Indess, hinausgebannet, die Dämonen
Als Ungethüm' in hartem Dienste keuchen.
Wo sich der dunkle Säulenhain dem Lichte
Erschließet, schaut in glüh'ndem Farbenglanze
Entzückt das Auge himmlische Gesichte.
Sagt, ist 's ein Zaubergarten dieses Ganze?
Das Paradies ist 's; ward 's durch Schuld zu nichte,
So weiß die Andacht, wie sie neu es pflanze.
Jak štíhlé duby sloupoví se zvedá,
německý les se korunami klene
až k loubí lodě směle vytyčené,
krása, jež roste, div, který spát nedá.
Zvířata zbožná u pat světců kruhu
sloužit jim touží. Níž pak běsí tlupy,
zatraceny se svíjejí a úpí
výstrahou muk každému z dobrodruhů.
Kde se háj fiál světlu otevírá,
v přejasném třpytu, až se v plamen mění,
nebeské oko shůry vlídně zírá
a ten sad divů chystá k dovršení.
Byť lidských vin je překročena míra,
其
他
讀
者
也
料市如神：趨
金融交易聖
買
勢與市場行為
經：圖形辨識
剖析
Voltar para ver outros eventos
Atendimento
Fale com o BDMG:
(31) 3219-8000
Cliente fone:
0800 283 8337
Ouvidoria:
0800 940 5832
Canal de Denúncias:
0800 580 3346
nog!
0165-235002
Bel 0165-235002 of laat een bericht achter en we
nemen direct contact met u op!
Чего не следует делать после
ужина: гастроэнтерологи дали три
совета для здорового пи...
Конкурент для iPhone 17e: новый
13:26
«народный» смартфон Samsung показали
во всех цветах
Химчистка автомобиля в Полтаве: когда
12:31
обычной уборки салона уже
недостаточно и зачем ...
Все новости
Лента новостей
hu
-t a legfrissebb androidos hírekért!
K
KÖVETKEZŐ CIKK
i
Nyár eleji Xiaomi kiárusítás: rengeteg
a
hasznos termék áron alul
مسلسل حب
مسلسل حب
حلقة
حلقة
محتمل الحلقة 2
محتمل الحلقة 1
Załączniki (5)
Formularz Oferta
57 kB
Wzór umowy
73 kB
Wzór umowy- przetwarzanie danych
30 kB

====================

:: WORK REQUIRED ::
Copy every record above exactly as it appears.

:: TASK SOLUTION ::
Indess, hinausgebannet, die Dämonen
Als Ungethüm' in hartem Dienste keuchen.
Wo sich der dunkle Säulenhain dem Lichte
Erschließet, schaut in glüh'ndem Farbenglanze
Entzückt das Auge himmlische Gesichte.
Sagt, ist 's ein Zaubergarten dieses Ganze?
Das Paradies ist 's; ward 's durch Schuld zu nichte,
So weiß die Andacht, wie sie neu es pflanze.
Jak štíhlé duby sloupoví se zvedá,
německý les se korunami klene
až k loubí lodě směle vytyčené,
krása, jež roste, div, který spát nedá.
Zvířata zbožná u pat světců kruhu
sloužit jim touží. Níž pak běsí tlupy,
zatraceny se svíjejí a úpí
výstrahou muk každému z dobrodruhů.
Kde se háj fiál světlu otevírá,
v přejasném třpytu, až se v plamen mění,
nebeské oko shůry vlídně zírá
a ten sad divů chystá k dovršení.
Byť lidských vin je překročena míra,
其
他
讀
者
也
料市如神：趨
金融交易聖
買
勢與市場行為
經：圖形辨識
剖析
Voltar para ver outros eventos
Atendimento
Fale com o BDMG:
(31) 3219-8000
Cliente fone:
0800 283 8337
Ouvidoria:
0800 940 5832
Canal de Denúncias:
0800 580 3346
nog!
0165-235002
Bel 0165-235002 of laat een bericht achter en we
nemen direct contact met u op!
Чего не следует делать после
ужина: гастроэнтерологи дали три
совета для здорового пи...
Конкурент для iPhone 17e: новый
13:26
«народный» смартфон Samsung показали
во всех цветах
Химчистка автомобиля в Полтаве: когда
12:31
обычной уборки салона уже
недостаточно и зачем ...
Все новости
Лента новостей
hu
-t a legfrissebb androidos hírekért!
K
KÖVETKEZŐ CIKK
i
Nyár eleji Xiaomi kiárusítás: rengeteg
a
hasznos termék áron alul
مسلسل حب
مسلسل حب
حلقة
حلقة
محتمل الحلقة 2
محتمل الحلقة 1
Załączniki (5)
Formularz Oferta
57 kB
Wzór umowy
73 kB
Wzór umowy- przetwarzanie danych
30 kB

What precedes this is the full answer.